ICU Patients’ Antibiotic Exposure and Triazole-Resistance in Invasive Candidiasis: Parallel Analysis of Aggregated and Individual Data

oleh: Yan Wang, Yan Wang, Yan Wang, Ying Zhang, Treasure M. McGuire, Treasure M. McGuire, Treasure M. McGuire, Samantha A. Hollingworth, Mieke L. Van Driel, Lu Cao, Xue Wang, Yalin Dong

Format: Article
Diterbitkan: Frontiers Media S.A. 2021-03-01

Deskripsi

Background: The relationship between antibiotic use and the incidence of triazole-resistant phenotypes of invasive candidiasis (IC) in critically ill patients is unclear. Different methodologies on determining this relationship may yield different results.Methods: A retrospective multicenter observational analysis was conducted to investigate exposure to antibiotics and the incidence of non-duplicate clinical isolates of Candida spp. resistant to fluconazole, voriconazole, or both during November 2013 to April 2018, using two different methodologies: group-level (time-series analysis) and individual-patient-level (regression analysis and propensity-score adjusting).Results: Of 393 identified Candida spp. from 388 critically ill patients, there were three phenotypes of IC identified: fluconazole-resistance (FR, 63, 16.0%); voriconazole-resistance (VR, 46, 11.7%); and cross-resistance between fluconazole and voriconazole (CR, 32, 8.1%).
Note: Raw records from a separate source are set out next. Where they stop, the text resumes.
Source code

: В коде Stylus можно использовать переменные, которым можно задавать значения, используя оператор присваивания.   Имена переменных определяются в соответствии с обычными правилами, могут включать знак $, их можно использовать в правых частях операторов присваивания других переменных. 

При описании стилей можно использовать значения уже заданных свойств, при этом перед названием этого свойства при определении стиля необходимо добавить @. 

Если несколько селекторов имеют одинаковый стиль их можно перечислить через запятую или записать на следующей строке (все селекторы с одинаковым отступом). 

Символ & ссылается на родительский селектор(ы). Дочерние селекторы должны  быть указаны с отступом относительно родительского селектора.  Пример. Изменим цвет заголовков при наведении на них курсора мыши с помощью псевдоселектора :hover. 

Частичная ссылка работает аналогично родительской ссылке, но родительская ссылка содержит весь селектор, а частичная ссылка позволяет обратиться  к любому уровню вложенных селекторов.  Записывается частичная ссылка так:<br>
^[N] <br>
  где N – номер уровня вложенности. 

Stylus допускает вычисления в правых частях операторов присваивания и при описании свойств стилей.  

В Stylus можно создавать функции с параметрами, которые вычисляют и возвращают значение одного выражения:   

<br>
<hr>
Exposure to several antibacterial agents with activity against the anaerobic gastrointestinal flora, especially third-generation cefalosporins (mainly cefoperazone/sulbactam and ceftriaxone), but not triazoles, have an immediate effect (time lag = 0) on subsequent ICU-acquired triazole-resistant IC in the group-level (p < 0.05). When the same patient database was analyzed at the individual-patient-level, we found that exposure to many antifungal agents was significantly associated with triazole-resistance (fluconazole [adjusted odds ratio (aOR) = 2.73] or caspofungin [aOR = 11.32] on FR, voriconazole [aOR = 2.87] on CR). Compared to the mono-triazole-resistant phenotype, CR IC has worse clinical outcomes (14-days mortality) and a higher level of resistance.Conclusion: Group-level and individual-patient-level analyses of antibiotic-use-versus-resistance relations yielded distinct but valuable results. Antibacterials with antianaerobic activity and antifungals might have “indirect” and “direct” effect on triazole-resistant IC, respectively.